== Your instructions ==
Count each line below that contains the string "lines", treating uppercase and lowercase as distinct, and give only the number.

Chart-based quiz items:
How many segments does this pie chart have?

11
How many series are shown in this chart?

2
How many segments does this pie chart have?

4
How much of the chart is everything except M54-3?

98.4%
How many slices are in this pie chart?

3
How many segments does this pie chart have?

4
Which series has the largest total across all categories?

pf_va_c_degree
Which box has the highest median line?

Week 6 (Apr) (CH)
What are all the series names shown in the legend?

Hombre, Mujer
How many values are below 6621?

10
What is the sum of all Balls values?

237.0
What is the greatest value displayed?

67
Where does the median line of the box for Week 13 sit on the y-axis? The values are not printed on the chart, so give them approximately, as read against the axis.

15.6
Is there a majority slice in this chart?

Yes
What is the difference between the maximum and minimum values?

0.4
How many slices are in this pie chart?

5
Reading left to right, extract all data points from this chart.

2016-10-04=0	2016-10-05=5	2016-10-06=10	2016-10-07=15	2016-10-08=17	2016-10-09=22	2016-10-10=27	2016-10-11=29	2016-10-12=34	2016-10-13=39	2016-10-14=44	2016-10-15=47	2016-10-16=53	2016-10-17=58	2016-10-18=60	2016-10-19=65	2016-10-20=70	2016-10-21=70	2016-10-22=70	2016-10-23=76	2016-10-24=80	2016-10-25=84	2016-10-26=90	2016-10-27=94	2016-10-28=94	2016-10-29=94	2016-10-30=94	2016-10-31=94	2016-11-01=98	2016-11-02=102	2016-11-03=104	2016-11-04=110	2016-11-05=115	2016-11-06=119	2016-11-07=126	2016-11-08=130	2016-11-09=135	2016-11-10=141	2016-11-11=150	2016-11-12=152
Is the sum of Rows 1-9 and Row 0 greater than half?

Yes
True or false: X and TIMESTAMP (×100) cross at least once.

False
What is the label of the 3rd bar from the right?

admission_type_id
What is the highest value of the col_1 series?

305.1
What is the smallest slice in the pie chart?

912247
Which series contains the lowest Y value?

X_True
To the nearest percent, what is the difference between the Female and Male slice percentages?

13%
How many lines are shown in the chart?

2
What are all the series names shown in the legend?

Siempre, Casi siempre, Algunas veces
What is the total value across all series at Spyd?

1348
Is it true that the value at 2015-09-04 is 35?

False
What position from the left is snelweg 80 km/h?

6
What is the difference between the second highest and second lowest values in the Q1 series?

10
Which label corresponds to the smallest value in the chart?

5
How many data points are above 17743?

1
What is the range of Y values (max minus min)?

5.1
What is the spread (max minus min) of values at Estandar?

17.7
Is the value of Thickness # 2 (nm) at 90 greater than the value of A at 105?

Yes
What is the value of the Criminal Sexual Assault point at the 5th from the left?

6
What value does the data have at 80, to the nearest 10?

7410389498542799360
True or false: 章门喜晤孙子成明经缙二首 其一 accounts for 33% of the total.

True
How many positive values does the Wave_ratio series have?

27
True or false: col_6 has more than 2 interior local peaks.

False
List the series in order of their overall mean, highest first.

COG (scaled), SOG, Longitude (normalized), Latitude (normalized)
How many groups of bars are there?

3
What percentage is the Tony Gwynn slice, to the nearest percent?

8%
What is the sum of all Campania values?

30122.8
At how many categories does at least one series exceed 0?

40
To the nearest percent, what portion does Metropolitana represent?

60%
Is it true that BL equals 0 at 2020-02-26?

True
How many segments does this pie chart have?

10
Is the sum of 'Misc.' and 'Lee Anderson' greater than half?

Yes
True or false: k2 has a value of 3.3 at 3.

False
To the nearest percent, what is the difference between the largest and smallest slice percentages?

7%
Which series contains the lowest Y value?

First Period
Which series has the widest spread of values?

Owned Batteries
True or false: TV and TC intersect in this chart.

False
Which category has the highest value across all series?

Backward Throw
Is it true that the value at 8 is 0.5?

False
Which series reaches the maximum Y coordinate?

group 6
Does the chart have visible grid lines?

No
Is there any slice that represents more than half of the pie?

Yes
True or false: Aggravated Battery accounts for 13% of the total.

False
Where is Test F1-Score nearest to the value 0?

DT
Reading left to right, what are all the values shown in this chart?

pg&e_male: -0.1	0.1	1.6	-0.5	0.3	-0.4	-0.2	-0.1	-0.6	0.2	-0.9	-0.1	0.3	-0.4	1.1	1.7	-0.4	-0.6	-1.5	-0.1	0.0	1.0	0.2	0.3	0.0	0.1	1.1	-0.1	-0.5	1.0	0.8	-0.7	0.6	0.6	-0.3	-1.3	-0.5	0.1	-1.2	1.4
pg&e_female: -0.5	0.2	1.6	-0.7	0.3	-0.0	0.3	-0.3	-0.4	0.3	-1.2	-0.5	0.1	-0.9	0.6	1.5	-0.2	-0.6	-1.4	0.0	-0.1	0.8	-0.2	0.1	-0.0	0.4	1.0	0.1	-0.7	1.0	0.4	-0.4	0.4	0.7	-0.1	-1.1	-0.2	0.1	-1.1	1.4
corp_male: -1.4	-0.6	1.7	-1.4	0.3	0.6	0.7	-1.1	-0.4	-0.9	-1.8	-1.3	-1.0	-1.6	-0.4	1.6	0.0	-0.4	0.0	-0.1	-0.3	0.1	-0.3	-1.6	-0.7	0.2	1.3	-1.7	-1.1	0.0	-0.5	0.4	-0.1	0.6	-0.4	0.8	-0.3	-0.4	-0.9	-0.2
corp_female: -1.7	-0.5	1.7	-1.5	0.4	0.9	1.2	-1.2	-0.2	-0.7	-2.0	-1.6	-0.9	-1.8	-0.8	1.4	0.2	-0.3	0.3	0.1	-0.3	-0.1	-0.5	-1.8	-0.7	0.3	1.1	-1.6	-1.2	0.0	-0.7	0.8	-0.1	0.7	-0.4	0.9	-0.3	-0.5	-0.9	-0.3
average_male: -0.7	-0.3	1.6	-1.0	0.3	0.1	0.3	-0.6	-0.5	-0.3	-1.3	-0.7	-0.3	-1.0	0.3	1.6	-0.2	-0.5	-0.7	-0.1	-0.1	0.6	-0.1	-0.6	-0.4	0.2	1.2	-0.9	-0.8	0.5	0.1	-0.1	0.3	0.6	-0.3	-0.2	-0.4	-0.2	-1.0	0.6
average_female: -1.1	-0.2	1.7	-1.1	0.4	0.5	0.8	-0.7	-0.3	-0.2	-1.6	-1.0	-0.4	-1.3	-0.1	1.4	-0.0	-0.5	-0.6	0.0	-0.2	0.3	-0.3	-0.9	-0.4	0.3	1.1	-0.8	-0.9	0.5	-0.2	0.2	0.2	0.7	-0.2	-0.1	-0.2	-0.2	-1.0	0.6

== Solution to the problem ==
2